叶吟瞥见他嘴角沾着一滴药汁,不假思索地抽出帕子,替他拭去。
和天下放下书册,一手撑着脸,目光静静望向她。
叶吟心头微乱。平日照料病人,这般动作本是寻常,可此刻指尖传来的温度、眼前这专注的凝视,却让一切都不一样了。分明越过了医者与病患的分际,散着一层说不清的暧昧。
而他投来的这一眼,深邃而温存,竟像是她等待许久的目光。在未得到这种眼神前,叶吟总觉得有什么谜团未解,有什么答案藏在雾里;此刻,这眼神却仿佛拨开了云雾,告诉她,这就是她隐隐期盼的回应。
叶吟没有再说话,只是安然地看了他片刻,后退两步,转身离去。
望着那道柔然纤细的身影消失在廊外,和天下回味着方才似有若无的亲近,唇角微扬,心驰神往。他屈指轻扣砚台,阿青应声而入,他低声吩咐了几句。
寝宫内。
曲一一猫着身子,本是吓叶吟一跳,不料对方全无惊色。她撅噘嘴,无趣地坐于一旁。
恰在此时,十余名侍者鱼贯而入,手中捧着各色锦盒漆盘。
阿青上前,柔声道:“主上赏赐,请叶神医笑纳。”
众人轻手轻脚将物件一一陈列,桌上放满了,便小心搁在床榻边。转眼间,屋内珠光宝气,琳琅满目。
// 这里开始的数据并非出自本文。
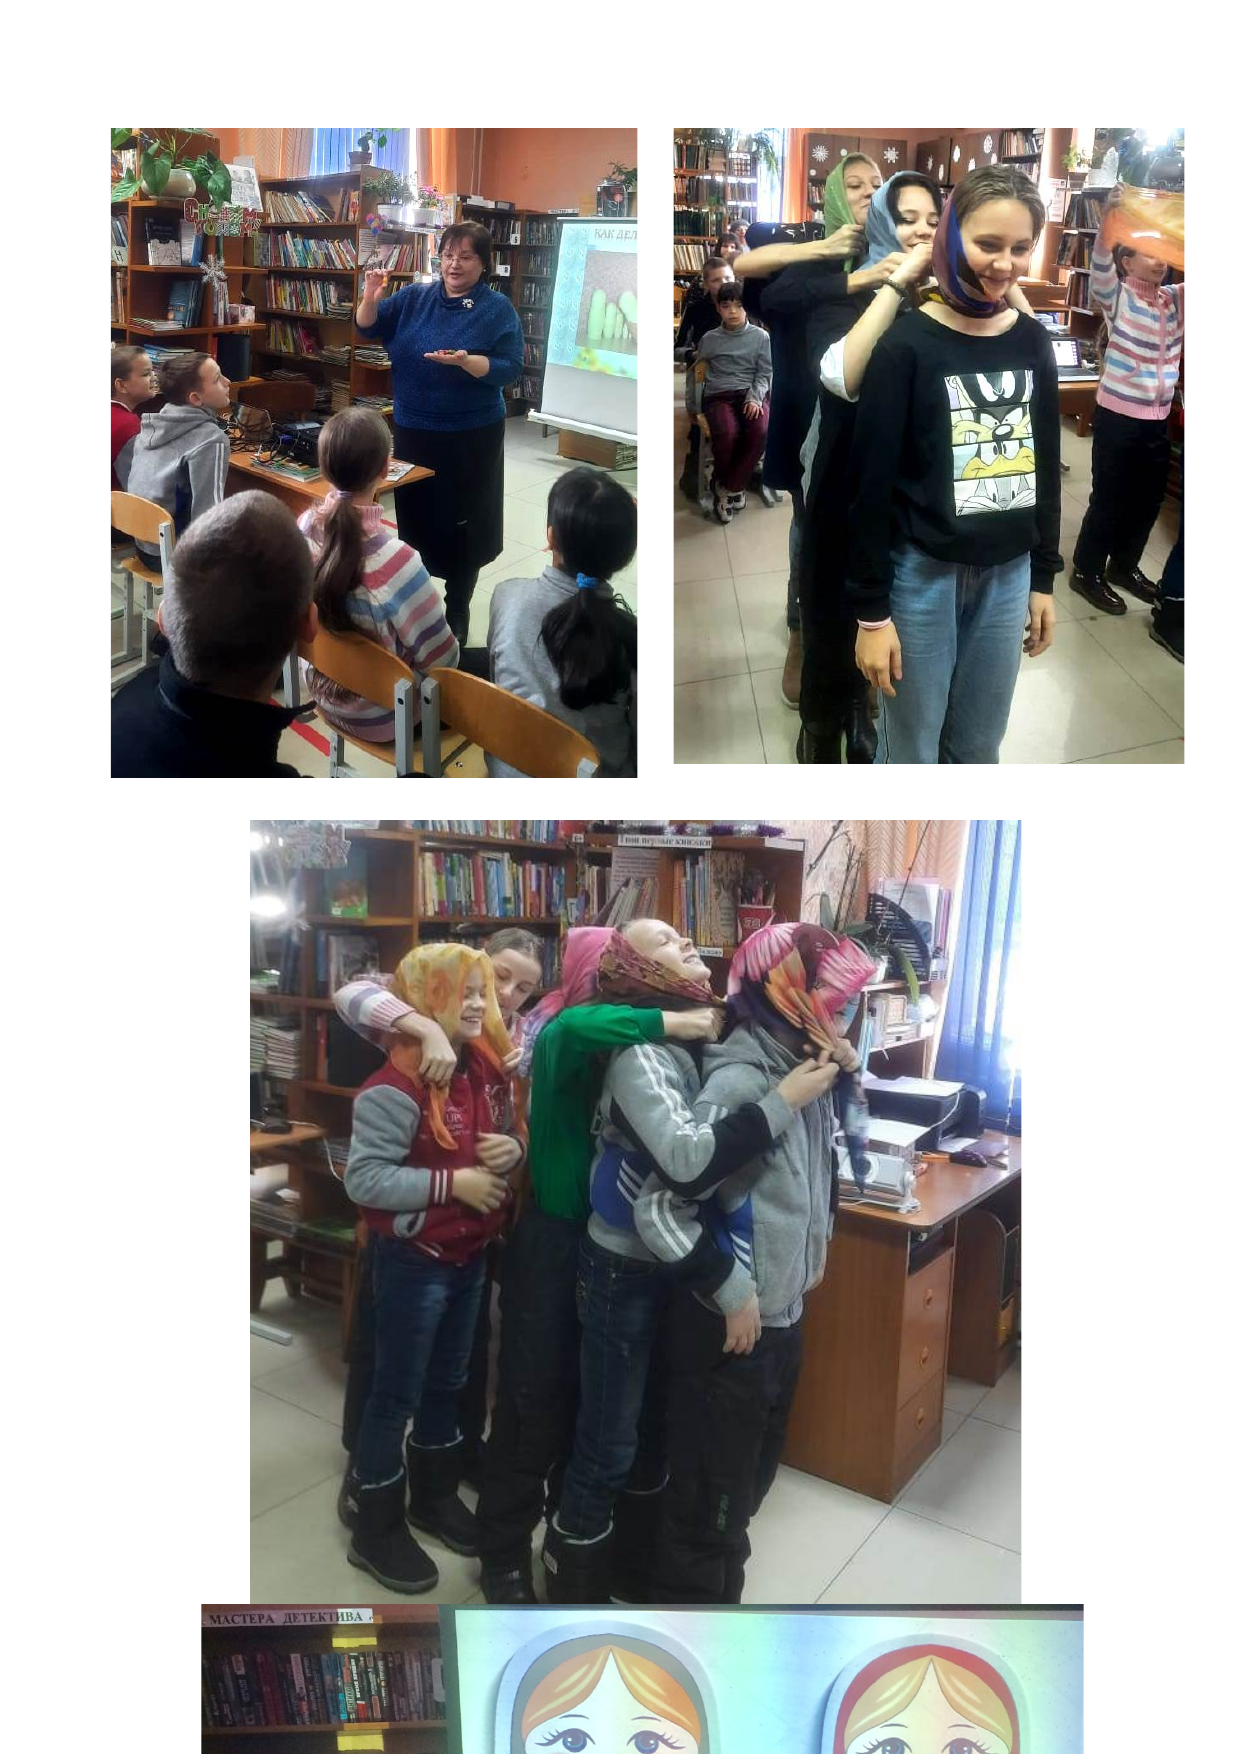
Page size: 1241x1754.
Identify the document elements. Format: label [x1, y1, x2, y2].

picture [110, 128, 638, 778]
picture [673, 128, 1185, 764]
picture [201, 820, 1084, 1754]
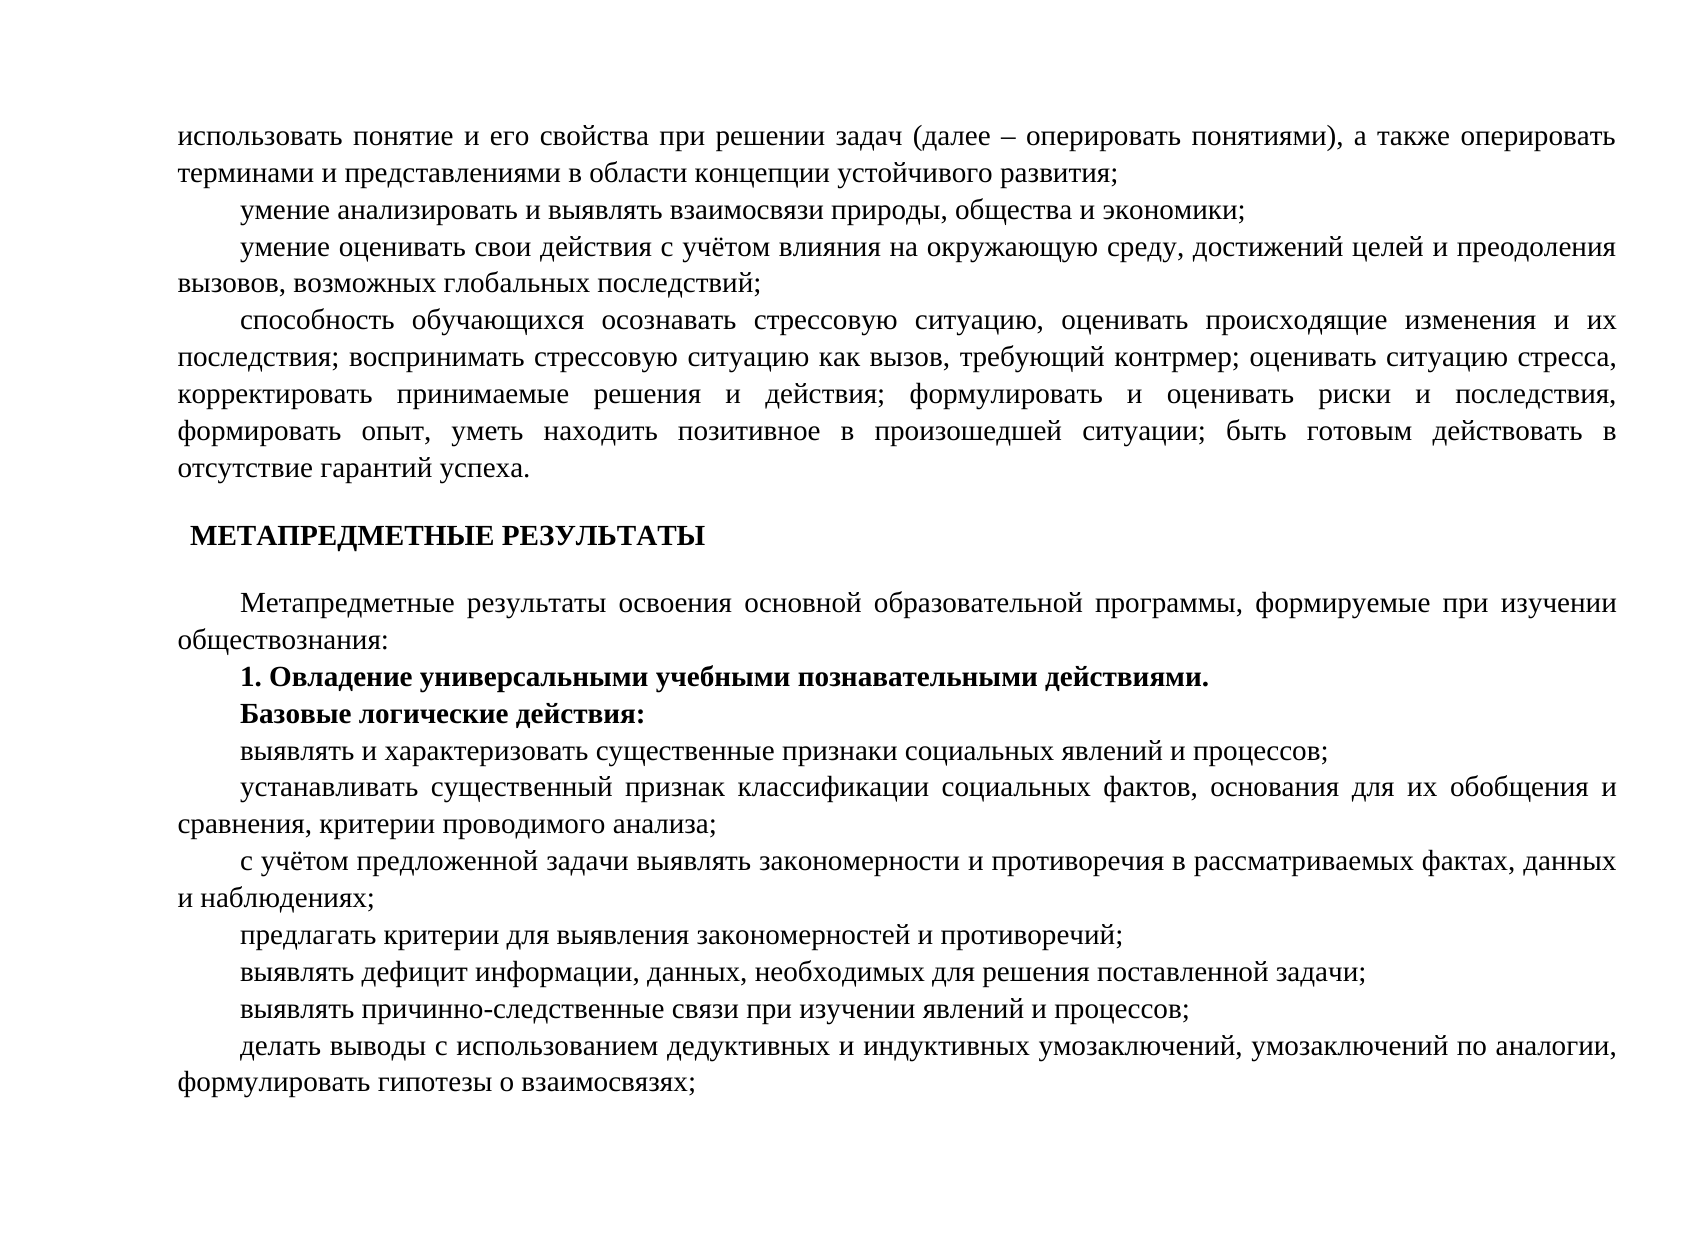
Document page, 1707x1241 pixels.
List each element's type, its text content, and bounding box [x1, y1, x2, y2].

text устанавливать существенный признак классификации социальных фактов, основания для их обобщения и сравнения, критерии проводимого анализа; [177, 769, 1618, 840]
text умение анализировать и выявлять взаимосвязи природы, общества и экономики; [177, 192, 1618, 225]
text выявлять причинно-следственные связи при изучении явлений и процессов; [177, 991, 1618, 1024]
text Базовые логические действия: [177, 696, 1618, 729]
text предлагать критерии для выявления закономерностей и противоречий; [177, 917, 1618, 951]
text 1. Овладение универсальными учебными познавательными действиями. [177, 659, 1618, 692]
text выявлять дефицит информации, данных, необходимых для решения поставленной задачи; [177, 954, 1618, 987]
text МЕТАПРЕДМЕТНЫЕ РЕЗУЛЬТАТЫ [190, 518, 1618, 551]
text выявлять и характеризовать существенные признаки социальных явлений и процессов; [177, 733, 1618, 766]
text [177, 118, 1618, 188]
text умение оценивать свои действия с учётом влияния на окружающую среду, достижений целей и преодоления вызовов, возможных глобальных последствий; [177, 229, 1618, 299]
text с учётом предложенной задачи выявлять закономерности и противоречия в рассматриваемых фактах, данных и наблюдениях; [177, 843, 1618, 914]
text способность обучающихся осознавать стрессовую ситуацию, оценивать происходящие изменения и их последствия; воспринимать стрессовую ситуацию как вызов, требующий контрмер; оценивать ситуацию стресса, корректировать принимаемые решения и действия; формулировать и оценивать риски и последствия, формировать опыт, уметь находить позитивное в произошедшей ситуации; быть готовым действовать в отсутствие гарантий успеха. [177, 302, 1618, 483]
text делать выводы с использованием дедуктивных и индуктивных умозаключений, умозаключений по аналогии, формулировать гипотезы о взаимосвязях; [177, 1028, 1618, 1098]
text Метапредметные результаты освоения основной образовательной программы, формируемые при изучении обществознания: [177, 585, 1618, 656]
阿青又道:“叶神医与小主同住一殿,恐多有不便。主上特赐阁樱风堂给神医居住。”
侍者退去后,曲一一好奇地翻看赏赐:画珐琅缠枝莲纹攒盒、翡翠牡丹花钗、七彩孔明琉璃盏、九十九枚金瓜子、乃至珍稀的草八珍“雪裙仙子”……
她笑吟吟道:“待叶姐姐医好我爹的病,想必还有更多的厚礼呢。”她年纪尚小,并未懂这些赏赐背后的深意。
叶吟望着满室华光,只轻声道:“这些物件……除了这几身衣裳眼下用得着,其余都退回去吧。”她来时仓促,并未多备衣衫,这几袭新衣倒是适时。
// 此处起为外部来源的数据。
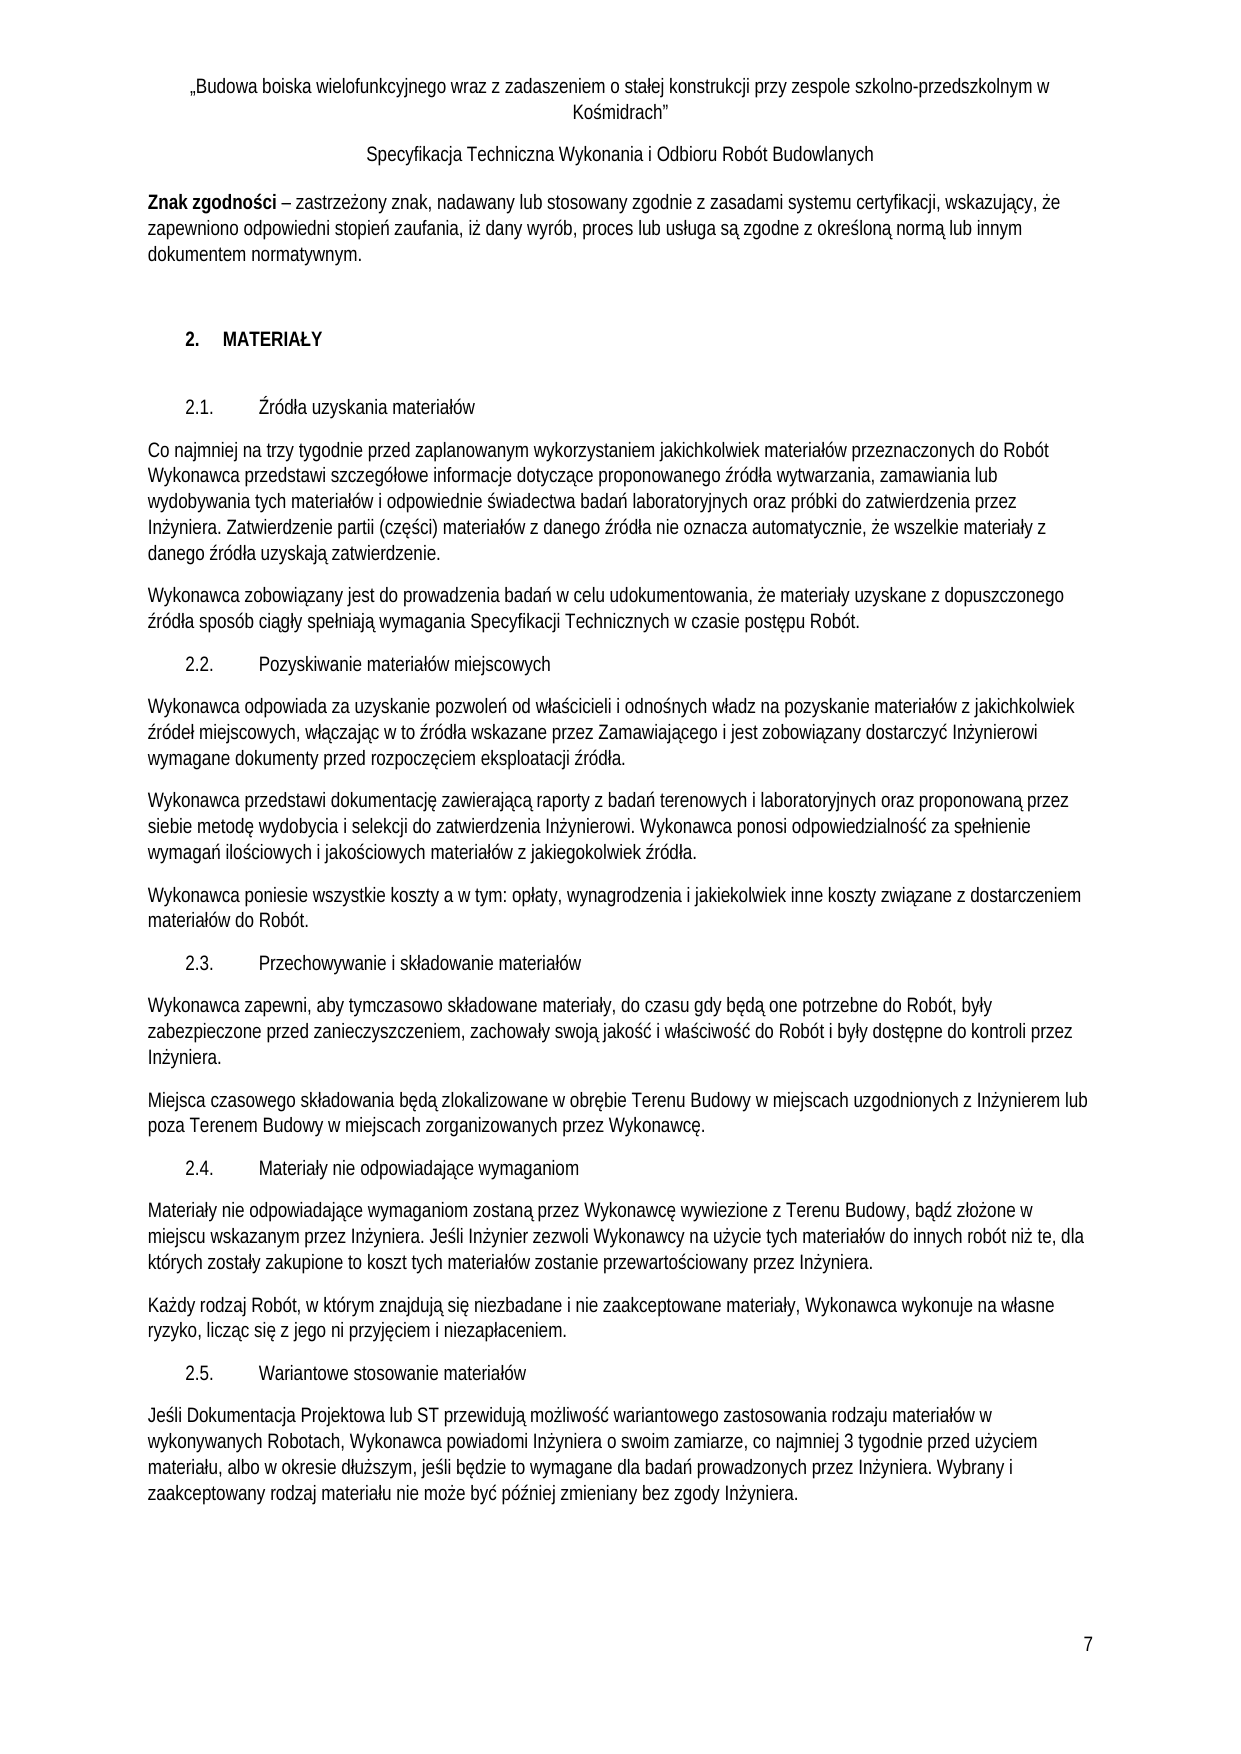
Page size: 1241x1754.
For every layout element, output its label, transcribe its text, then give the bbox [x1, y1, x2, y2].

text Co najmniej na trzy tygodnie przed zaplanowanym wykorzystaniem jakichkolwiek materiałów przeznaczonych do Robót Wykonawca przedstawi szczegółowe informacje dotyczące proponowanego źródła wytwarzania, zamawiania lub wydobywania tych materiałów i odpowiednie świadectwa badań laboratoryjnych oraz próbki do zatwierdzenia przez Inżyniera. Zatwierdzenie partii (części) materiałów z danego źródła nie oznacza automatycznie, że wszelkie materiały z danego źródła uzyskają zatwierdzenie. [148, 437, 1093, 565]
text Każdy rodzaj Robót, w którym znajdują się niezbadane i nie zaakceptowane materiały, Wykonawca wykonuje na własne ryzyko, licząc się z jego ni przyjęciem i niezapłaceniem. [148, 1292, 1093, 1342]
text Znak zgodności – zastrzeżony znak, nadawany lub stosowany zgodnie z zasadami systemu certyfikacji, wskazujący, że zapewniono odpowiedni stopień zaufania, iż dany wyrób, proces lub usługa są zgodne z określoną normą lub innym dokumentem normatywnym. [148, 190, 1093, 266]
list Źródła uzyskania materiałów [185, 395, 1093, 419]
text Wykonawca poniesie wszystkie koszty a w tym: opłaty, wynagrodzenia i jakiekolwiek inne koszty związane z dostarczeniem materiałów do Robót. [148, 882, 1093, 932]
text Miejsca czasowego składowania będą zlokalizowane w obrębie Terenu Budowy w miejscach uzgodnionych z Inżynierem lub poza Terenem Budowy w miejscach zorganizowanych przez Wykonawcę. [148, 1087, 1093, 1137]
list Wariantowe stosowanie materiałów [185, 1361, 1093, 1385]
list Materiały nie odpowiadające wymaganiom [185, 1156, 1093, 1180]
text Materiały nie odpowiadające wymaganiom zostaną przez Wykonawcę wywiezione z Terenu Budowy, bądź złożone w miejscu wskazanym przez Inżyniera. Jeśli Inżynier zezwoli Wykonawcy na użycie tych materiałów do innych robót niż te, dla których zostały zakupione to koszt tych materiałów zostanie przewartościowany przez Inżyniera. [148, 1198, 1093, 1274]
text Wykonawca odpowiada za uzyskanie pozwoleń od właścicieli i odnośnych władz na pozyskanie materiałów z jakichkolwiek źródeł miejscowych, włączając w to źródła wskazane przez Zamawiającego i jest zobowiązany dostarczyć Inżynierowi wymagane dokumenty przed rozpoczęciem eksploatacji źródła. [148, 694, 1093, 770]
text Jeśli Dokumentacja Projektowa lub ST przewidują możliwość wariantowego zastosowania rodzaju materiałów w wykonywanych Robotach, Wykonawca powiadomi Inżyniera o swoim zamiarze, co najmniej 3 tygodnie przed użyciem materiału, albo w okresie dłuższym, jeśli będzie to wymagane dla badań prowadzonych przez Inżyniera. Wybrany i zaakceptowany rodzaj materiału nie może być później zmieniany bez zgody Inżyniera. [148, 1403, 1093, 1505]
subtitle MATERIAŁY [185, 327, 1093, 351]
text Wykonawca przedstawi dokumentację zawierającą raporty z badań terenowych i laboratoryjnych oraz proponowaną przez siebie metodę wydobycia i selekcji do zatwierdzenia Inżynierowi. Wykonawca ponosi odpowiedzialność za spełnienie wymagań ilościowych i jakościowych materiałów z jakiegokolwiek źródła. [148, 788, 1093, 864]
list Przechowywanie i składowanie materiałów [185, 951, 1093, 975]
text Wykonawca zobowiązany jest do prowadzenia badań w celu udokumentowania, że materiały uzyskane z dopuszczonego źródła sposób ciągły spełniają wymagania Specyfikacji Technicznych w czasie postępu Robót. [148, 583, 1093, 633]
text Wykonawca zapewni, aby tymczasowo składowane materiały, do czasu gdy będą one potrzebne do Robót, były zabezpieczone przed zanieczyszczeniem, zachowały swoją jakość i właściwość do Robót i były dostępne do kontroli przez Inżyniera. [148, 993, 1093, 1069]
list Pozyskiwanie materiałów miejscowych [185, 652, 1093, 676]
曲一一瞪大眼睛:“诶,遇上这般阔绰的主,你竟不想着多讨些好处!笨呐——”叶吟不禁笑了,轻刮她鼻尖:“那可是你爹爹。”
曲一一也跟着笑起来:“这钱财在你眼里,当真如尘土一般。”
“都退回来了?”和天下挑眉,有些意外。
“是,只留了两身衣裳。”阿青垂首答道。
“两身衣裳……”和天下沉吟片刻,忽而笑了,目光望向远处庭景,“这天下,竟真有视金银如无物之人。”
他眼底闪过些许深沉的欣赏。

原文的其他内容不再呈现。